RE: "R" Don't remove duplicates
yes, it should not be there. The histogram I have created is not proper one.
RE: "R" Don't remove duplicates
Please allow to keep duplicates. They are also part of historical data, need it in our forecasting in power BI
RE: "R" Don't remove duplicates
I strongly agree - I should be possible to turn off remove duplicates as an option.
RE: "R" Don't remove duplicates
Please do the same for Python!
RE: "R" Don't remove duplicates
Microsoft always adds useless features that always are dumb. The very least, for this stupid feature, is to have it disable-possible.
RE: "R" Don't remove duplicates
The work around for this is the use of an Index column. However, this does not work if the data is coming from different tables!!! I would have to create a new table with a index column for that new table containing the variables of interest. This would defeat the purpose of using a rational data structure and other aspects.
RE: "R" Don't remove duplicates
Why does it remove duplicates by default? When performing univariate qualitative analysis, I want to be able to drop in a single qualitative field. This means I WANT duplicates and having keys complicates the analysis meaninglessly.
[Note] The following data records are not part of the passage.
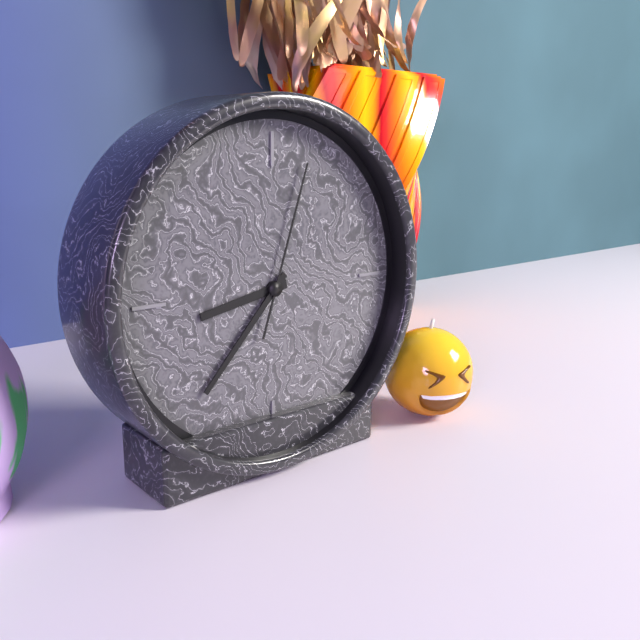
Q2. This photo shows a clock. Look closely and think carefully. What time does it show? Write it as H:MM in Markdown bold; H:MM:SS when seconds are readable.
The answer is **8:37:03**
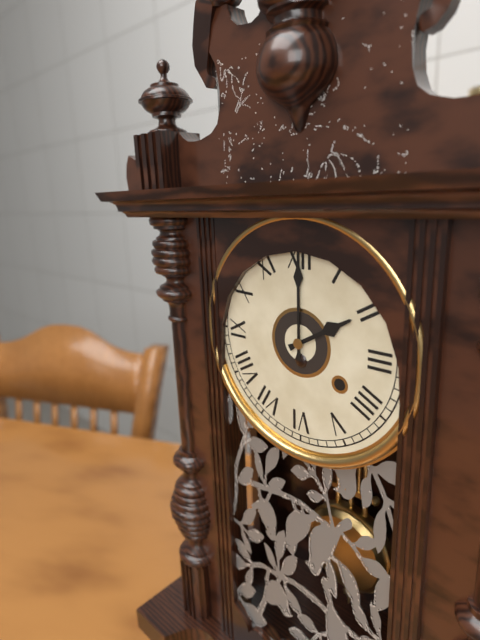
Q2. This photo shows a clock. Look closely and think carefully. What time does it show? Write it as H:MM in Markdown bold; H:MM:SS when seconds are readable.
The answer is **2:00**
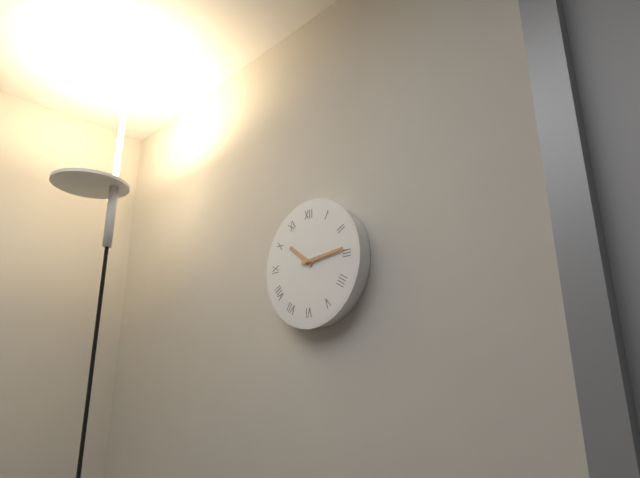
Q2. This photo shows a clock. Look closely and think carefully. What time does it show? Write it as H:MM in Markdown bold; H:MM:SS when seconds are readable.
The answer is **10:14**
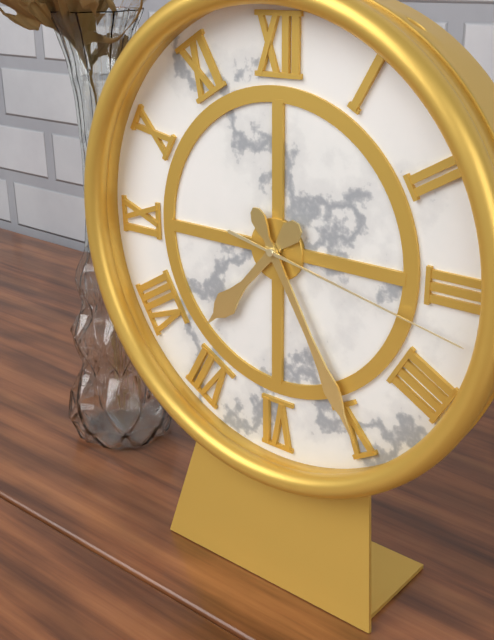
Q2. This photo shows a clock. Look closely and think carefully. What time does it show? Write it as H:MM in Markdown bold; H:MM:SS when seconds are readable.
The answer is **7:25:17**
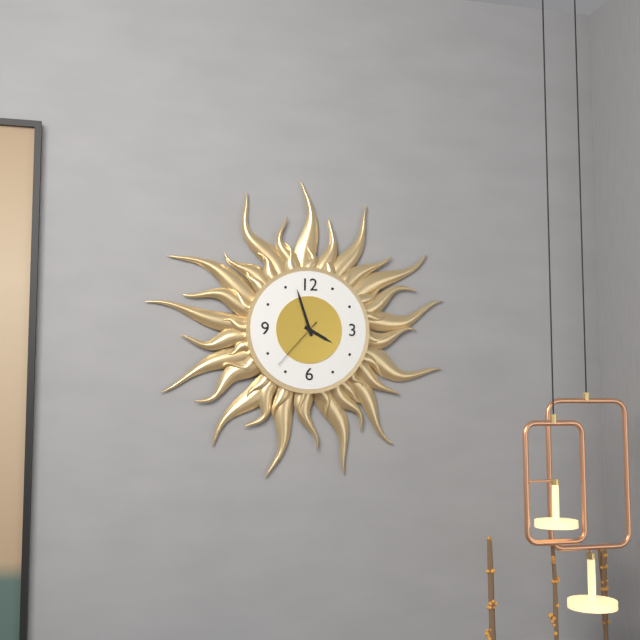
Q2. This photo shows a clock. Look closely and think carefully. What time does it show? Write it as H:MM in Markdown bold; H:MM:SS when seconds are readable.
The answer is **3:57:37**
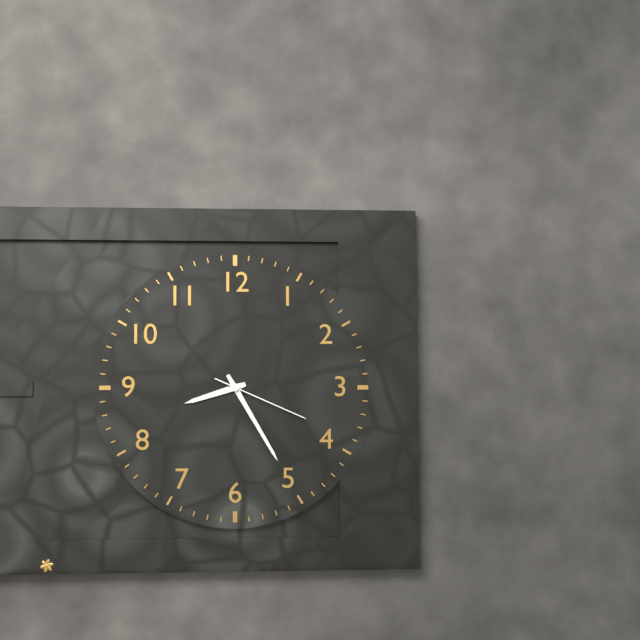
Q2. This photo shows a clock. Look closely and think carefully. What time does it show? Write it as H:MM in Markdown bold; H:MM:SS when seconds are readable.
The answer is **8:25:19**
That automatic removal should be made an option. I believe that it was added because of the limitation of R scripts in Power BI to 150k rows. The removal of duplicates by Power BI (in what I assume to be some sort of pre-processor directive like call judging by the invalid code syntax shows in the editor) probably helps mitigate that limitation in certain types of data sets. Unfortunately, without the option to turn off that "pre-processor" like call, an entire segment of potential analysis is complicated or even impossible (if the original data set has no key).
RE: "R" Don't remove duplicates
I have no idea why this feature isn't standard behaviour - it's trivial in R to remove duplicates from a dataset if that behaviour is desired
RE: "R" Don't remove duplicates
I want to use R to create a histogram. I add one column, and then it removes all the duplicates, which provides a completely inaccurate histogram. This is pretty stilly - and potentially problematic if someone uses this without noticing.
Yes, I can add extra columns, or create an ID column, but I don't want to. I don't want the program to remove duplicates, just because it sees fit. There are times when it isn't appropriate - and as the analyst I want that choice.
Also, I want to write the simplest code, and that should involve only one column for a histogram.